One filmmaker perhaps overlooked due to his absurdly short output is American Marc Rocco, a talented director whose career began with Scenes from the Goldmine (1987) and Dream a Little Dream (1989) before he went on a brief humanist streak with the powerful diptych of Where the Day Takes You (1992) and Murder in the First (1995), and then kind of disappeared behind the scenes as a producer before suddenly dying in May of 2009.
Murder in the First is his best-known work – manipulative and plastic on the facts surrounding prisoner abuse at Alcatraz State Penitentiary, but nevertheless moving – whereas Where the Day Takes You slipped under the radar in spite of being available on home video on several formats. Anchor Bay’s reissue on DVD brings this lost gem back into circulation, and it’s a potent drama about teenage runaways living and loving and dying on the streets of Los Angeles.

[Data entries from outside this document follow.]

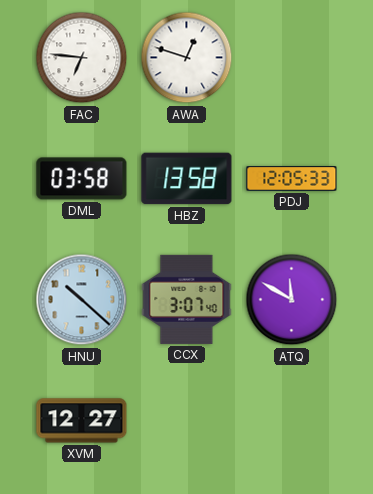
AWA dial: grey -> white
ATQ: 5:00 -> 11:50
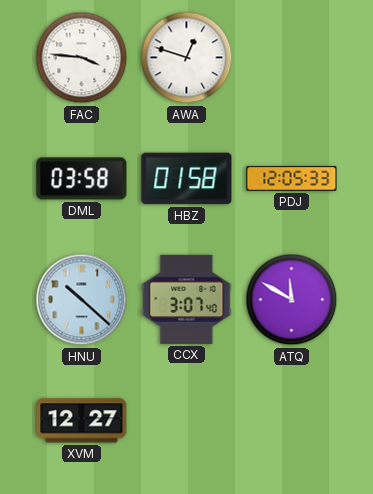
FAC: 6:46 -> 3:46
HBZ: 13:58 -> 01:58
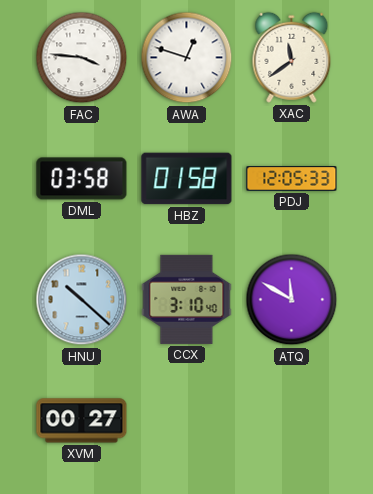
XAC: none -> 11:39
CCX: 3:07 -> 3:10
XVM: 12:27 -> 00:27
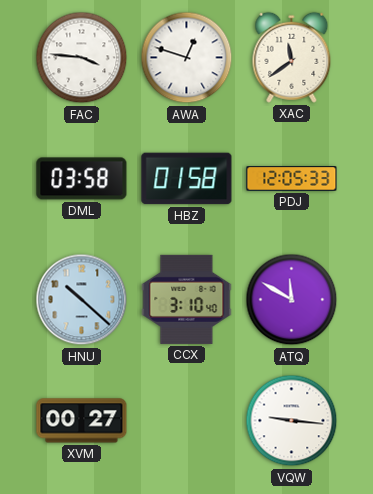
VQW: none -> 9:16
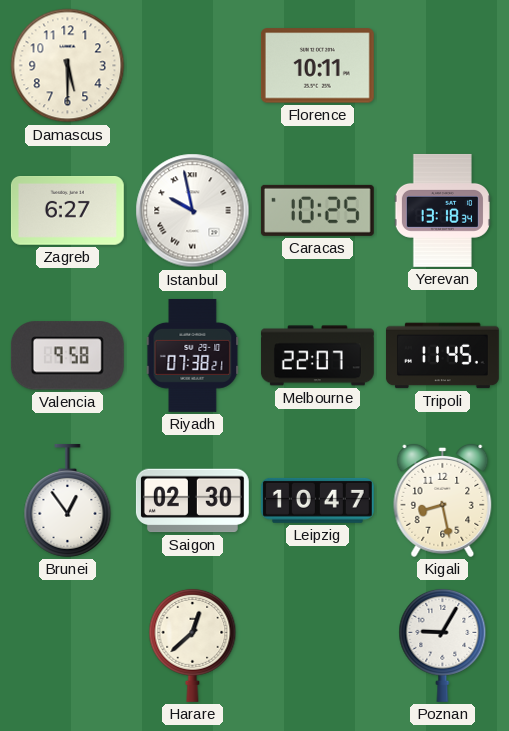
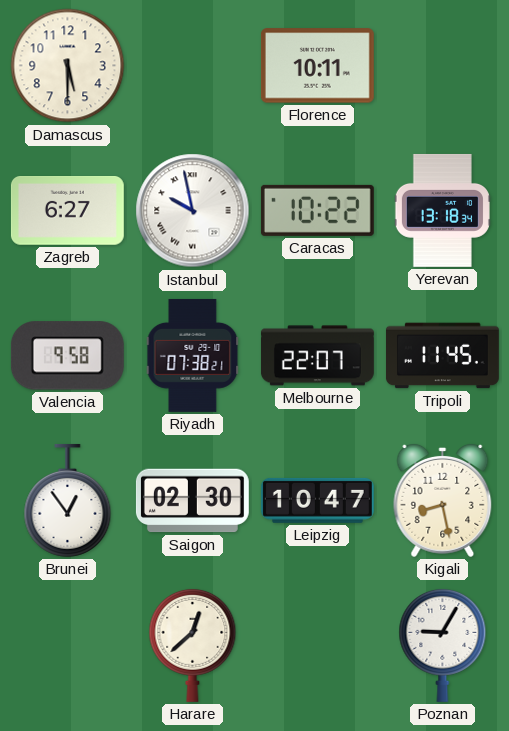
Caracas: 10:25 -> 10:22
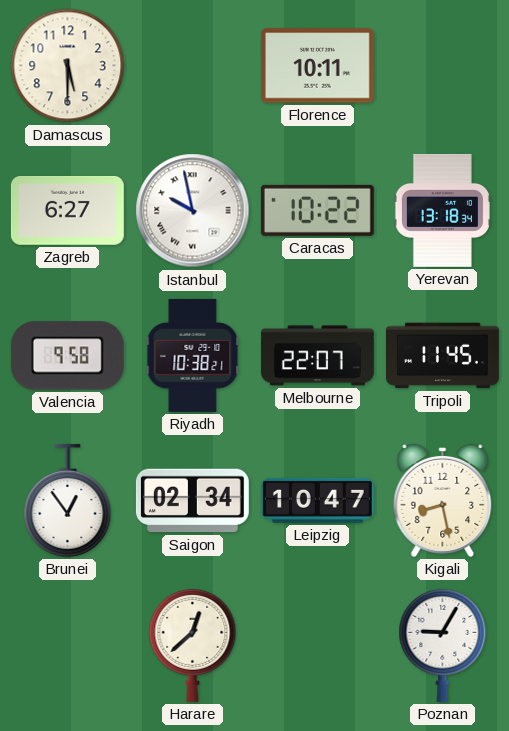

I’ve uploaded reviews of both films, but before you even read the review for Where the Day Takes You, first check out the cast details, because the film is grounded by many up-and-coming stars that enjoyed successful careers. Moreover, there are fine turns by character actors who’ve since been typecast in lighter roles, such as Stephen Tobolowsky, a familiar actor known for playing comedic/beaky nerd characters in TV’s Glee and Heroes (as well as nasal Dr. Werner ‘my-voice-is-my-passport’ Brandes in Sneakers, back in 1992).